## Challenge
Arrange the herbarium specimen listing below as a two-column CSV with the headers term and value, giving each line its own row and putting every term and every value in double quotes with any line breaks turned into spaces. Include the whole listing, but leave the picture out.

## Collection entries
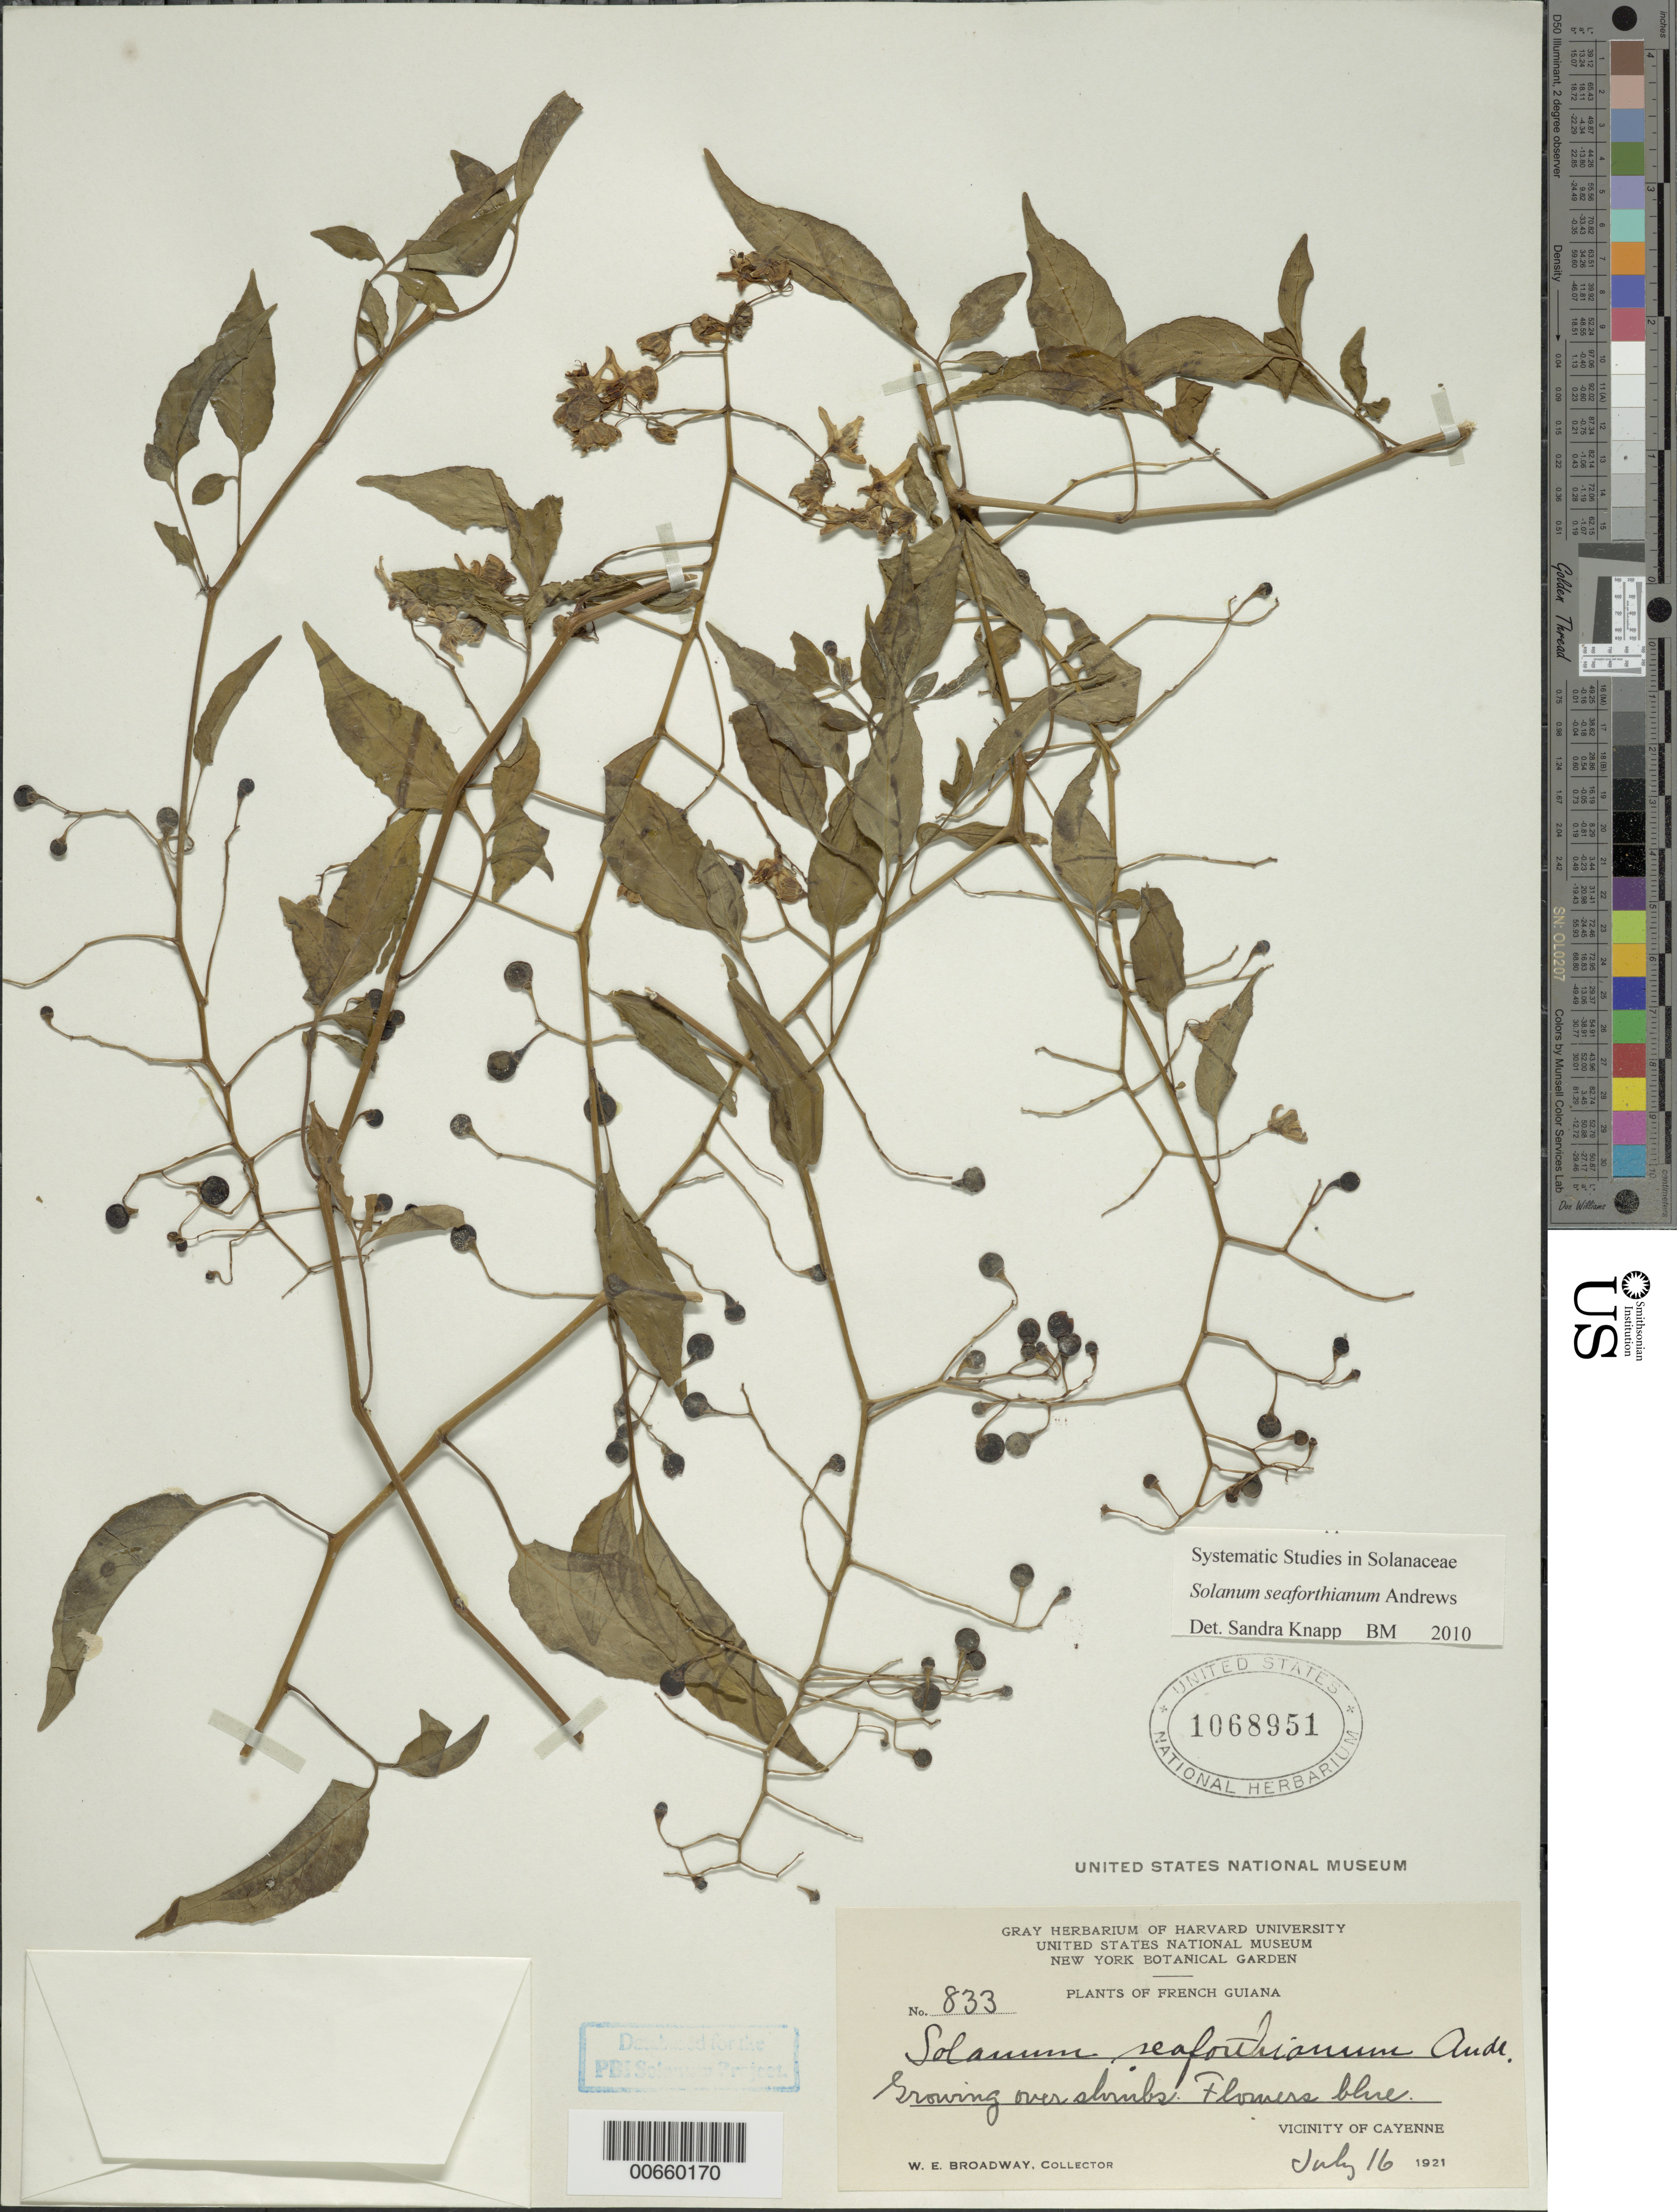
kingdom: Plantae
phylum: Tracheophyta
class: Magnoliopsida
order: Solanales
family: Solanaceae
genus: Solanum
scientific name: Solanum seaforthianum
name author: Andrews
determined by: Knapp, S. D.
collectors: W. E. Broadway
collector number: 833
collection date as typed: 7 Jul 1921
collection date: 1921-07-07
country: French Guiana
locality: Cayenne, vic.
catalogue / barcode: US 1068951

## Worked answer
term,value
"kingdom:","Plantae"
"phylum:","Tracheophyta"
"class:","Magnoliopsida"
"order:","Solanales"
"family:","Solanaceae"
"genus:","Solanum"
"scientific name:","Solanum seaforthianum"
"name author:","Andrews"
"determined by:","Knapp, S. D."
"collectors:","W. E. Broadway"
"collector number:","833"
"collection date as typed:","7 Jul 1921"
"collection date:","1921-07-07"
"country:","French Guiana"
"locality:","Cayenne, vic."
"catalogue / barcode:","US 1068951"